*** Exercise passage Section Begins ***

First I would like to say that I am not a specialist, and I am not an English native so my wording below may not be fully accurate. My apologies for that.

Even though I would agree there is overhead from the « file system », Flash Nand memory die (media) does have quite a lot of latency (micro-second), and plugged on PCI lane (NOT memory lane), and is block accessible (and not byte accessible)

When Intel was selling Persistent Optane memory, it was possible to buy it on a special Persistent DRAM Module, or as a SSD and the latency of the Optane « memory die » (media) is I think in the 100 of nanoseconds

With the Optane Persistent DRAM Module, plugged on the memory channel, it is then possible to emulate a virtual Disk (a RAMDisk), but a Persistent RAMdisk (which sadly was not bootable, I would because UEFI wasn’t design to take this possibility into account).

Even with the overhead of the File System, I think it was much faster to launch a software from the Persistent RAMdisk thanks to both lower latency of DRAM channel, and the Optane media itself (I think I watched a Youtube video from Linus on that, sorry I don’t have the link here).

*** Exercise passage Section Ends ***

### Instructions:
1. List the three properties that the Optane post gives for the Flash NAND memory die.
2. Answer each question from the Optane post:
(a) What latency does the writer think the Optane memory die has?
(b) Which firmware does the writer blame for the Persistent RAMdisk not being bootable?
(c) Which two things does the writer credit for faster software launches from the Persistent RAMdisk?
3. State whether each statement agrees with the Optane post, and quote the words that decide it:
(a) Flash NAND memory is byte accessible.
(b) Intel sold Persistent Optane memory as an SSD as well as on a module.
(c) The writer supplies a link to the video mentioned.
Rely on the Optane post and nothing else.

*** Excerpted records Section Begins ***

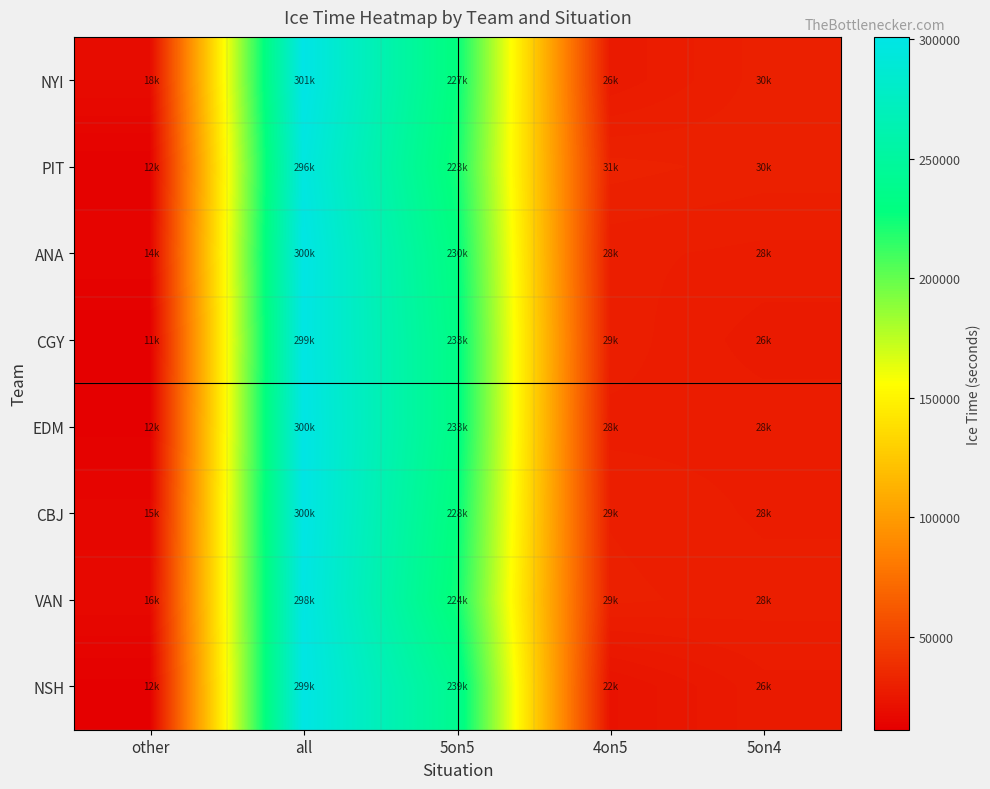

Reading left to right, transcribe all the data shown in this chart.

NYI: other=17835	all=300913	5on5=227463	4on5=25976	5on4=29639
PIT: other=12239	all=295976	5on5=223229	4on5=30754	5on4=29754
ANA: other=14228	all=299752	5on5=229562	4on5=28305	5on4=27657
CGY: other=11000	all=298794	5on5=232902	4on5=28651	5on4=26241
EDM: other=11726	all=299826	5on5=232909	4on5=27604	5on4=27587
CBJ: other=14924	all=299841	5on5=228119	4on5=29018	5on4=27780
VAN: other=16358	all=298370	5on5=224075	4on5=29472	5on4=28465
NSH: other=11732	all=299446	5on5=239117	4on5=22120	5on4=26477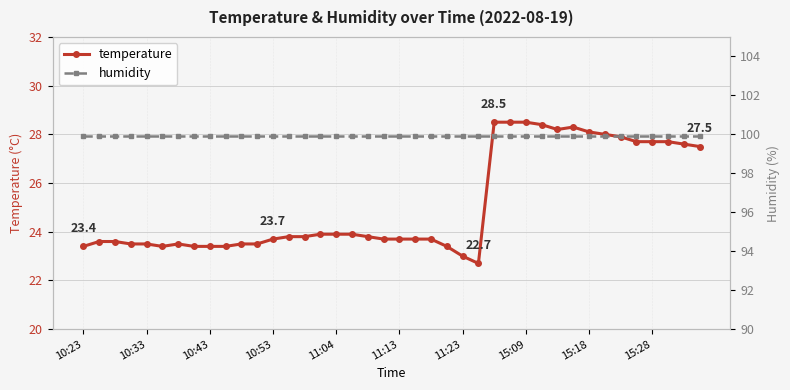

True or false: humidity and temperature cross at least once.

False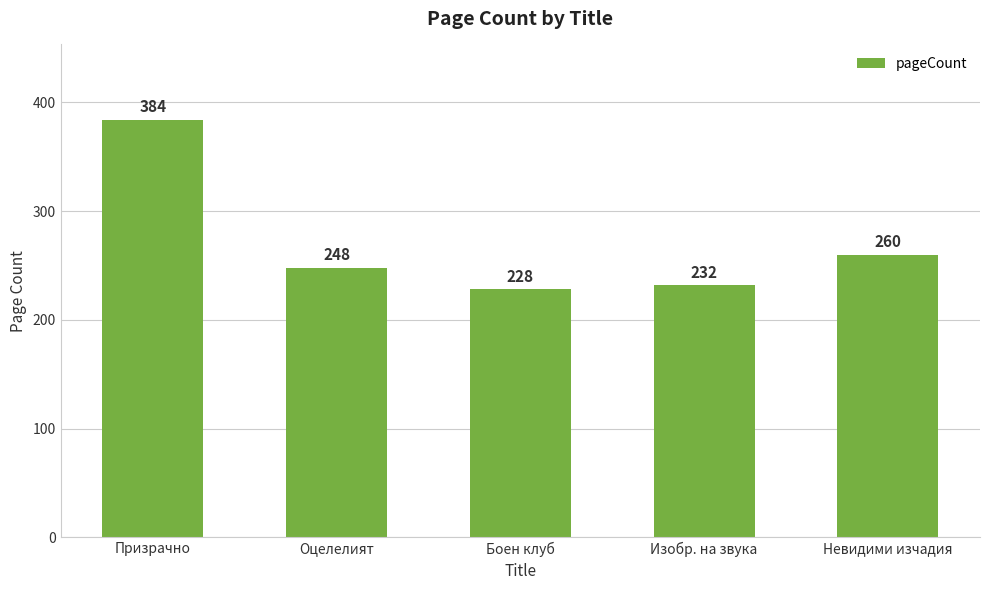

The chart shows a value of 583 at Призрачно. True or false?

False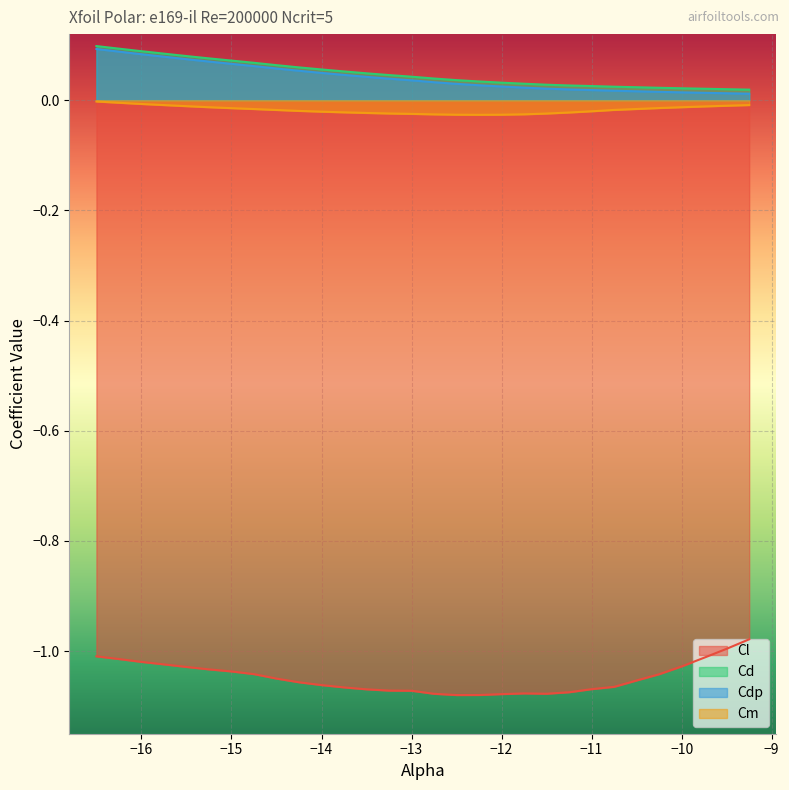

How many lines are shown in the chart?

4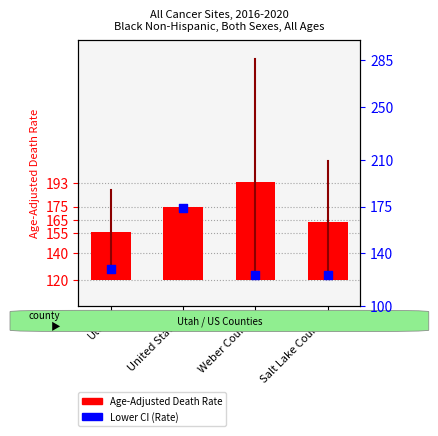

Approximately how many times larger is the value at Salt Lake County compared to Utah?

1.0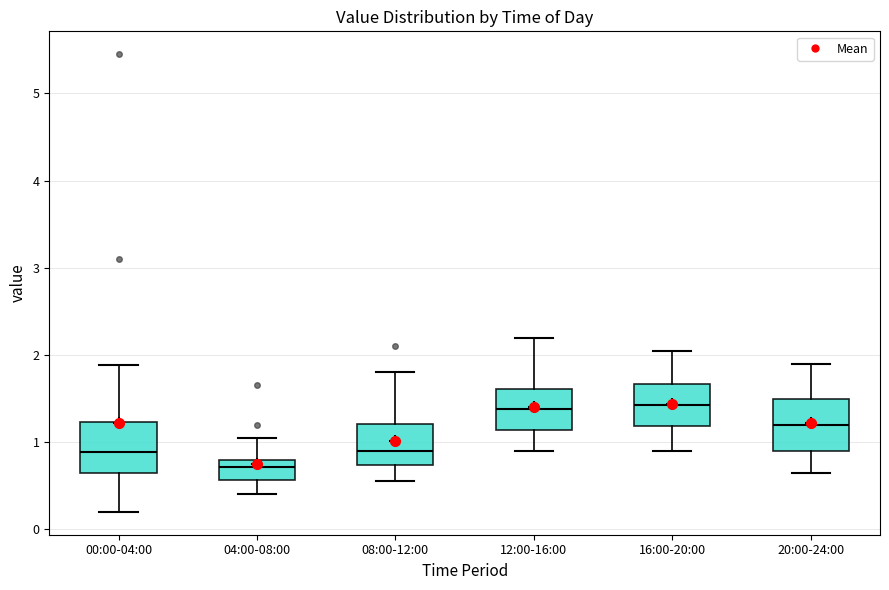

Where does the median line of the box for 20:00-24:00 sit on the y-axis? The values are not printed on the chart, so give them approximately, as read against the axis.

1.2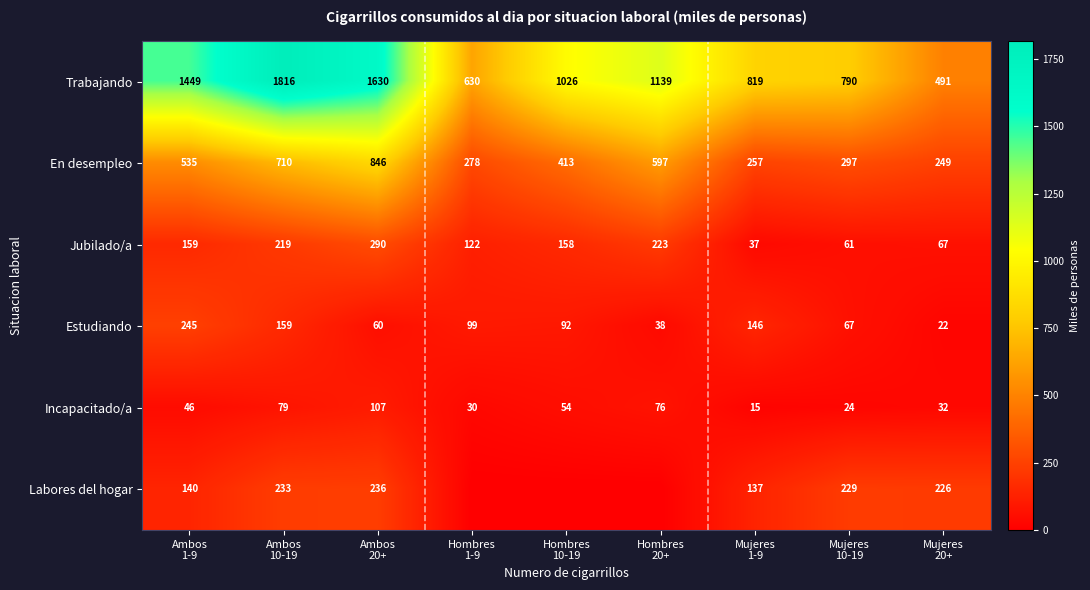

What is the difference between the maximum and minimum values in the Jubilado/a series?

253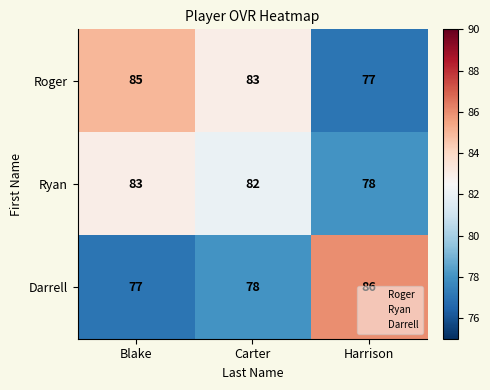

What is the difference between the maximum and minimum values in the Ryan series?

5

*** Excerpted records Section Ends ***

### Responses to the tasks:
1.
- It has quite a lot of latency (micro-second).
- It is plugged on a PCI lane, not a memory lane.
- It is block accessible, not byte accessible.

2.
(a) In the hundreds of nanoseconds.
(b) UEFI.
(c) The lower latency of the DRAM channel and the Optane media itself.

3.
(a) No: "is block accessible (and not byte accessible)"
(b) Yes: "it was possible to buy it on a special Persistent DRAM Module, or as a SSD"
(c) No: "sorry I don’t have the link here"